Archives for posts with tag: Sam Shepard

“Fool for Love” (1985) is based on an off-Broadway play, is written by and stars Sam Shepard, and is directed by Robert Altman. So it’s basically heroin for elite movie critics. I don’t like plays. I thought it sucked. Unlikeable white trash. It’s some bizarre story of inbreeding and wife cheating told in such a way that you can’t tell what’s true and what isn’t, and you don’t care either way. For a brief moment in the middle, there is a stretch of plot exposition. That is the only interesting part. And then it reverts back to a redneck shoutfest.

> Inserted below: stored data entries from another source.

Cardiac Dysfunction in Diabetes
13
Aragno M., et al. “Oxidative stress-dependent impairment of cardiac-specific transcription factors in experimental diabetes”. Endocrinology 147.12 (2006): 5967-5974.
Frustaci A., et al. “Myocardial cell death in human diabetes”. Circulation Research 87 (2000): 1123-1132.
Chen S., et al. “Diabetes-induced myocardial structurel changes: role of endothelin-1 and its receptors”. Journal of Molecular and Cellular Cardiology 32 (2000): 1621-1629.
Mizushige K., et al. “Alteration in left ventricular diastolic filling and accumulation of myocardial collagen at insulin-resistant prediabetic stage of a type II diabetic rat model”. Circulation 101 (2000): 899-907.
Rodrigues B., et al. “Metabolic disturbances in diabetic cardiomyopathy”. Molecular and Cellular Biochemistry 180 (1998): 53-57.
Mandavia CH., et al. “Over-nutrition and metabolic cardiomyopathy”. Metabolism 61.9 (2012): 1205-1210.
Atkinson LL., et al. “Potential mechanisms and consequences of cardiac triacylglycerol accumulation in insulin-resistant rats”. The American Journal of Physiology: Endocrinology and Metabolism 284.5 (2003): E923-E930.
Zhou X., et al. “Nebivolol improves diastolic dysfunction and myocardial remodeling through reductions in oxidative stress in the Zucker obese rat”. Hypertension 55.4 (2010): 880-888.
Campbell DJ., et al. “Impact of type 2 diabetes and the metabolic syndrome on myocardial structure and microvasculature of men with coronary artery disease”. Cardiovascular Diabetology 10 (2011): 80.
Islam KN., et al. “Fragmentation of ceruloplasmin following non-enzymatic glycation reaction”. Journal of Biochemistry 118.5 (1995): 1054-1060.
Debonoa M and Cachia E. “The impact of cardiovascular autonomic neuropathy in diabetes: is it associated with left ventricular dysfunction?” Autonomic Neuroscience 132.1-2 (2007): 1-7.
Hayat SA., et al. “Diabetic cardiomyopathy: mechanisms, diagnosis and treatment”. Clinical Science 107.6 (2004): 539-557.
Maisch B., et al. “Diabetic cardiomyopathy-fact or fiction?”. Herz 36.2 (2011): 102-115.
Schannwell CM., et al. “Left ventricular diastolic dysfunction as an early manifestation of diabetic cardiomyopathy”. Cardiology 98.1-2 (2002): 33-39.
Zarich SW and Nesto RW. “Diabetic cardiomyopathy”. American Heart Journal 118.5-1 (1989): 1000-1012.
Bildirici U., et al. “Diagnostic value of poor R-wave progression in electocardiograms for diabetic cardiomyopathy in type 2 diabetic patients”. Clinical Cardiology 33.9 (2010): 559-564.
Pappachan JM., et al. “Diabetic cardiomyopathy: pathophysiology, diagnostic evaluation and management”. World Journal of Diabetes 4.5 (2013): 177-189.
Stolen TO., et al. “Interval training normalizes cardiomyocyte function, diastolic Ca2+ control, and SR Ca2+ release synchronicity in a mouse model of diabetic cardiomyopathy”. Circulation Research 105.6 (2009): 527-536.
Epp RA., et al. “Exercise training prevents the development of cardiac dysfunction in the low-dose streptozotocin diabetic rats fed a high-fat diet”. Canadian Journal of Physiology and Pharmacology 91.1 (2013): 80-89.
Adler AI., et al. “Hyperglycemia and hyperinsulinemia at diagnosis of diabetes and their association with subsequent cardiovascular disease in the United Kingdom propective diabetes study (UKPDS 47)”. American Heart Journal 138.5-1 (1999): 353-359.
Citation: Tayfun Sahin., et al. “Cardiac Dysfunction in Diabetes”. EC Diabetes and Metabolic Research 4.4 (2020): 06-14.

“The Right Stuff” (1983) was nominated for Best Picture and lost to “Terms of Endearment.” Sam Shepard (who plays a badass test pilot) was nominated for Best Actor and lost to Jack Nicholson (who plays a pretend astronaut) from “Terms.” (I’ve never seen “Terms.”) “The Right Stuff” has slipped from the public consciousness. That’s unfortunate, because it’s a modern-day epic about the birth of the U.S. space program. It is also epic in length (193 minutes), which might be why it is overlooked. It’s worth sitting through just to learn Chuck Yeager’s story and peek behind NASA’s sanitized public image.

Organized crime isn’t all spaghetti and pole dancers. “Killing Them Softly” (2012) takes a look at the darker side (addiction, revenge, murder), sometimes in vivid, slow-motion sequences that are either grotesquely tedious or stylishly, um, stylish. Apparently, there’s some kind of metaphor going on, too. It has something to do with the Wall Street meltdown and the 2008 presidential election. Brad Pitt explains it all at the end. The fact that he has to explain it all is not a ringing endorsement of the movie’s first 96 minutes. But if you’re in the mood for a mob flick, it’ll do.